In my exploration on this topic, I encountered the concept of economics and politics at many junctures and since I do not have a deep understanding of the same, I decided to read a little and understand these concepts.
I started with Economics - I picked up a economics textbook of class 4. Reading through the first two chapters, I felt a sense of surprise.
The chapters talk about human as a resource, when a human is invested into they turn from a liability to a asset to the country. When we invest into the "education" and "health" of a young child then they will be an asset to the country and contribute to the GDP and growth. This gave me a weird feeling, being talked about as if I am pawn in a large game of development.
What I read further is what troubled me the most.
I quote the textbook " for many decades in India, a large population has been considered a liability rather than an asset, but that can change by investment in human capital. The textbook talked about a scenario of two village boys - one boy Ram , who got the opportunity of education and became a software engineer, improving the quality of life in his house and adding to the development of the country. While on the other hand the other boy Sham had no father, his mother sold fish to earn. Sham had arthritis and due to less money in the house, he was not given proper medical facility or education. He grew up to do the "unskilled labour" work of selling fish.

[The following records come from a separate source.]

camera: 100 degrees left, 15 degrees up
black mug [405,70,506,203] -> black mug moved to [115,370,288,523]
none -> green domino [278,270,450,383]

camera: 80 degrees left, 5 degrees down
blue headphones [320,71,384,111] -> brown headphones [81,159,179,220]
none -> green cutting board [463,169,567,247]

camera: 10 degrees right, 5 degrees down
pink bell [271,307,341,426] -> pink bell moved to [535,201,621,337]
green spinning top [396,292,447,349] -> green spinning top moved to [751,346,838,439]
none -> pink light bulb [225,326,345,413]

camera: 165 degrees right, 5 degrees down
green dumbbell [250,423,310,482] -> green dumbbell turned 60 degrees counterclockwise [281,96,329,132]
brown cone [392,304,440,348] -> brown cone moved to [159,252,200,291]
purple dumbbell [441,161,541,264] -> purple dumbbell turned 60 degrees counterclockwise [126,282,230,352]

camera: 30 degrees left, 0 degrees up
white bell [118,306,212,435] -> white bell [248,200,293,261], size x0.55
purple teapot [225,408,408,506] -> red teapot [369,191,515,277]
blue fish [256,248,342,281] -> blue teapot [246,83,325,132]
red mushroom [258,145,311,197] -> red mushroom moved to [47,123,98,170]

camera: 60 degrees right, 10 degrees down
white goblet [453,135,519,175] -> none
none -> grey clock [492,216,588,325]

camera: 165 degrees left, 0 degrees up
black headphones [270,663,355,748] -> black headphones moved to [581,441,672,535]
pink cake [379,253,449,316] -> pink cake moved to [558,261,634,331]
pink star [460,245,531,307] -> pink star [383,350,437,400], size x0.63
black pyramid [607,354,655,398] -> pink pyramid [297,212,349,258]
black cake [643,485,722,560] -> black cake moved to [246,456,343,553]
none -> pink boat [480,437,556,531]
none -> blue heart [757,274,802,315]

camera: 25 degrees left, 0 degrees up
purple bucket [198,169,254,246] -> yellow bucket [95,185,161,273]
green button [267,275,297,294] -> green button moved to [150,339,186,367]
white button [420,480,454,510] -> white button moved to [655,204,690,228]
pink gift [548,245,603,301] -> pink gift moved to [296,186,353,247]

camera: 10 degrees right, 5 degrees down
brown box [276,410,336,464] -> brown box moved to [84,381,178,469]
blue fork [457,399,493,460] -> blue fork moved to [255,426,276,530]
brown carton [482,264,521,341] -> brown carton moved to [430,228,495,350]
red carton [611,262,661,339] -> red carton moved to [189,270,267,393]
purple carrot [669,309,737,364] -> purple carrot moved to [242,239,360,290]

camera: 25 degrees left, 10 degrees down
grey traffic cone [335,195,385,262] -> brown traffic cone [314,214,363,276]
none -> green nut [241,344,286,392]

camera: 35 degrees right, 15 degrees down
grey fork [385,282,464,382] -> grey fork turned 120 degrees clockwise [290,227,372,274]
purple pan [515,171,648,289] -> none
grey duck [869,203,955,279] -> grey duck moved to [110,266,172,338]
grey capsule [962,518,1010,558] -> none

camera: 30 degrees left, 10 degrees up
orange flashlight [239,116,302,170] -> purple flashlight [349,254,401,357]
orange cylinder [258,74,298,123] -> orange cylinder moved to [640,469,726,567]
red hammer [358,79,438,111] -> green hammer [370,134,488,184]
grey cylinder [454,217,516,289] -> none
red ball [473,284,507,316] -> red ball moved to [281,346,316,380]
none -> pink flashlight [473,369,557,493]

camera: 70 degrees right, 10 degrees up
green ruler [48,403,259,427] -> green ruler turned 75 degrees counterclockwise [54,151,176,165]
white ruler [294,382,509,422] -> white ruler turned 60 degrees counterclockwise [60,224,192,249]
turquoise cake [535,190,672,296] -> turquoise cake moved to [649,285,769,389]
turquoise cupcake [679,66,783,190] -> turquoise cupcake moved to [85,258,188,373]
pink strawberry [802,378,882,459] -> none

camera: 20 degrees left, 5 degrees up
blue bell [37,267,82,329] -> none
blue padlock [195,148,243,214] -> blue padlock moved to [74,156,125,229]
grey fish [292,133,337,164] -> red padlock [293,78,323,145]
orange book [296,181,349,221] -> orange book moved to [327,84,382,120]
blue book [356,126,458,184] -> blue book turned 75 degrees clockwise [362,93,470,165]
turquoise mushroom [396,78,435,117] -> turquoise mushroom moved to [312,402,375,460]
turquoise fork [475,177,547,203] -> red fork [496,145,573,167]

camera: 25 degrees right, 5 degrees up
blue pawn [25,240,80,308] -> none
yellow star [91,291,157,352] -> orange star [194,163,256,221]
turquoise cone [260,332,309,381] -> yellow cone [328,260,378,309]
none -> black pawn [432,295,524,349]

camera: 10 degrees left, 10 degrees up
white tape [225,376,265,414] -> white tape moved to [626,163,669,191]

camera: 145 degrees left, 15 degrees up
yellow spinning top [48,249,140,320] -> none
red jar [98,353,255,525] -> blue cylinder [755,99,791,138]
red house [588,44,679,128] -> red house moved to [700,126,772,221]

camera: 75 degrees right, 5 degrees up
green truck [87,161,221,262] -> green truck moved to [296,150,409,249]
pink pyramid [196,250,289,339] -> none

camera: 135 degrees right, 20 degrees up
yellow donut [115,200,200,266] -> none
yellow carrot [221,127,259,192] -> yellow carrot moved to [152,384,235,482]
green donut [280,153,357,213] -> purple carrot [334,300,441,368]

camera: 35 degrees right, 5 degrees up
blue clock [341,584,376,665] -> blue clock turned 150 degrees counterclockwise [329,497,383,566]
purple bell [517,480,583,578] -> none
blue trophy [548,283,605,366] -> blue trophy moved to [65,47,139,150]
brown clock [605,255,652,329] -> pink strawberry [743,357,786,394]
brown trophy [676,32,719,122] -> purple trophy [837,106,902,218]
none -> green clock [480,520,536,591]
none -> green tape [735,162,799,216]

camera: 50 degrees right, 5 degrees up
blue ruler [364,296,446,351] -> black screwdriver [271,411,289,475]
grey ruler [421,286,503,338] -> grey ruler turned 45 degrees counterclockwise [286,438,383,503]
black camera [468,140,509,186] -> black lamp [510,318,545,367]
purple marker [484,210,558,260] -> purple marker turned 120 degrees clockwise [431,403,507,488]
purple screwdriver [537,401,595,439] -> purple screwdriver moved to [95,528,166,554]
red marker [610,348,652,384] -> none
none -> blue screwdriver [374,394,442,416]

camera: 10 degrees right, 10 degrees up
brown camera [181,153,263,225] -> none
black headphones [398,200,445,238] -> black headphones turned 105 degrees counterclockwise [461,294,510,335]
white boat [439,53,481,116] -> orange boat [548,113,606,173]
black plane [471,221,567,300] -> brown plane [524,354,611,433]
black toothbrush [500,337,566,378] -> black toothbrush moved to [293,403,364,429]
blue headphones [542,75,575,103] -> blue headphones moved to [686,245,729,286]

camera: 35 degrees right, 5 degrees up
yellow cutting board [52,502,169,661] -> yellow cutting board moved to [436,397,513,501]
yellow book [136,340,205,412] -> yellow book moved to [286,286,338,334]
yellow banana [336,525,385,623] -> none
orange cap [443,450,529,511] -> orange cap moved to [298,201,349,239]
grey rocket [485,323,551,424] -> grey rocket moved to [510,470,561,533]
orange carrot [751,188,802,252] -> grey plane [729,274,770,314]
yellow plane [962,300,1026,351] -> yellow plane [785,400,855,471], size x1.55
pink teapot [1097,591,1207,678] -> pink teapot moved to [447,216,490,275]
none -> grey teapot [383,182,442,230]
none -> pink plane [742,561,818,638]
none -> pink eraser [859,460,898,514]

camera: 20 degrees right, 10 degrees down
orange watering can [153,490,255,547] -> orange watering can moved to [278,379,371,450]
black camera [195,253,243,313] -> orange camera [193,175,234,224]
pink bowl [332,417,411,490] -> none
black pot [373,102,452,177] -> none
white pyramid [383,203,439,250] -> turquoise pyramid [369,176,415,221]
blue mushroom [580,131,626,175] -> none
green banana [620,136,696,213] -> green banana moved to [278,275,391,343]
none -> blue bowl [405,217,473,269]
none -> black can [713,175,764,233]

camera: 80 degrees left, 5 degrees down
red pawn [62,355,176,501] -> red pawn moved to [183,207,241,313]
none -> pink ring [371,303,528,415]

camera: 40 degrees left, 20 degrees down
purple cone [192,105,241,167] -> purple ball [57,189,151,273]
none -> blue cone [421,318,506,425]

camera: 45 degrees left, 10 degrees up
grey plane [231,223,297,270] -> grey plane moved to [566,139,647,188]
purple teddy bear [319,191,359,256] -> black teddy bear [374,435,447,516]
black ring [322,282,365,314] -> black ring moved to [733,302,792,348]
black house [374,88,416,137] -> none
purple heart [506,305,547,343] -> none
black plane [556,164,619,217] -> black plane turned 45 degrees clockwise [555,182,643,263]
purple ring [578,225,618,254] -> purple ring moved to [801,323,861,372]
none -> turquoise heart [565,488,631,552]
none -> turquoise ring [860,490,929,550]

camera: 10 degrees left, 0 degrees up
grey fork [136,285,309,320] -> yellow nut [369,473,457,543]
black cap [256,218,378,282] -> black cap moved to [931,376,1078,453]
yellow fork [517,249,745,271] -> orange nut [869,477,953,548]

I acknowledge that there is poverty in the country and a lot of people suffer from poverty, but a textbook is teaching a young child of 9 that selling fish is lower than being a software engineer. It is telling the child that a large population of India is a liability, that all the farmers, cobblers, fishermen, artisan and so on are a burden to the country till they get "educated", till they use the modern technology and contribute to the "development of our country".
The child who may never have been to a village, now looks at a villager as poor, now looks at a village as a place to bring change and development. Living in a village myself, I can tell that they do not need us to change them, do not need us to bring upon them our ideas of development. The villagers are our country's biggest asset, they are the one who are providing to the development of the country and keeping all the economists tummy's full and life comfortable.
Now I understand why we can't respect a barber for what he does, because that what "education" is giving to us. Of course I am not blaming the textbook or education completely, I did learn a few concepts of economics from the textbook. I agree with the textbook, that when a child is given good education, medical facilities and good quality of life he/she can be a asset to our country, forget country to the world but the question is what kind of education?
What kind of medical facility - a facility that makes our bodies dependable on tablets and injections and is heavy on our pocket??
And lastly what kind of development do we want ? Where our mindset is that selling fish is unskilled labour and an unskilled labour leads a life of poverty and illness? I don't think this approach towards betterment will ever make us reach a world educated, healthy and happy people.